The applications that Maddie brought up were also really intriguing. I wouldn’t have thought that this type of research would be so important in, for example, the medical area, because I don’t usually think about how this research is considered when trying to make maybe a needle to increase its ease for puncturing the skin and then coming out. I think I just assume that the medical area has all of that kind of figured out? However, there’s always room for improvement. It’s some nice brain food to mull over.
Thank you, Maddie, and thank you to everyone else for sharing their research projects!
When one of my friends first mentioned that he literally did not want to leave his bed sometimes in winter and could have a case of seasonal depression, I was awfully confused.
Seasonal depression? In my mind, depression couldn’t be seasonal; there wasn’t a switch where one could turn “on” or “off” depression.

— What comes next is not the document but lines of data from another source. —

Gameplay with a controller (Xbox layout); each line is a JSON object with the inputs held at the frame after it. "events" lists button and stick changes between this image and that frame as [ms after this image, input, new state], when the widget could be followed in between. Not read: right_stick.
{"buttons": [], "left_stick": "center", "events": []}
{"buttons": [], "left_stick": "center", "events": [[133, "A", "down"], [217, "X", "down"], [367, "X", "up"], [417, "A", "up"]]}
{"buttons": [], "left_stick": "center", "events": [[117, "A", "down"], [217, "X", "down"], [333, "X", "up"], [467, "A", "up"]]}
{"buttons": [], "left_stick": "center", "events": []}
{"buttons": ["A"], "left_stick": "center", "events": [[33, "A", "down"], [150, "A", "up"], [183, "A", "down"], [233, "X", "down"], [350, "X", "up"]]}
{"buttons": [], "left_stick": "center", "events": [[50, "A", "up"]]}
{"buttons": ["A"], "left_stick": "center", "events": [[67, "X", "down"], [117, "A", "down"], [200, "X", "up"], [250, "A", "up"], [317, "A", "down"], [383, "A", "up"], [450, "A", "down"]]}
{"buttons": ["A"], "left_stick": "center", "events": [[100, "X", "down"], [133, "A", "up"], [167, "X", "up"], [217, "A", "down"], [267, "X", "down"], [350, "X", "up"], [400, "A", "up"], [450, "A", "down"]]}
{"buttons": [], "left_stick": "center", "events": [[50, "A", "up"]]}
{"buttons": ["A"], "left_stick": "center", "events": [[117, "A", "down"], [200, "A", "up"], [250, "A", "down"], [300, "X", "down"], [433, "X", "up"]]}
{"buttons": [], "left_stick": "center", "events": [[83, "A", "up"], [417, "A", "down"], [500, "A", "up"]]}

So, curious, I looked into it, and found that during winter, the change in hours of light can modify one’s biological clock and therefore shift hormone levels of serotonin and melatonin (regulators of mood and sleep, which are correlated with depression) (Lieber). I thought it was fascinating that our own environment could change our bodies and how we feel.
I drew upon this memory when listening to Georgia, a fellow B-SURFer, on her talk Stress and Weather: Environmental Factors Affecting Glucocorticoid (GC) Levels. Her lab studies baboons and how not only their social rank but also their environment in Africa contributes to stress. They extract hormones from baboon fecal samples in order to analyze how the environmental factors recorded correlate to glucocorticoid levels (and therefore stress). Her hypothesis was that GC levels would increase as environmental factors became more extreme, and I completely understood when she referred to the different types of food distributions: scramble and contest. In my senior year of high school, I participated in an international written and oral debate contest on the topic of global food security. Through all the research on global food security and relating topics, I understood the food access, availability, and distribution issues that are quickly rising in the world today. With such different food models dispersed around the world and the advent of climate change, stress levels could vary greatly. I’m very curious as to how exactly these increased stress levels will create side effects that weren’t originally conjectured—perhaps in reproductive stress/hormones? Our levels of health, like seasonal depression? I was very enlightened with Georgia’s work and hope to hear about results or possible new leads soon!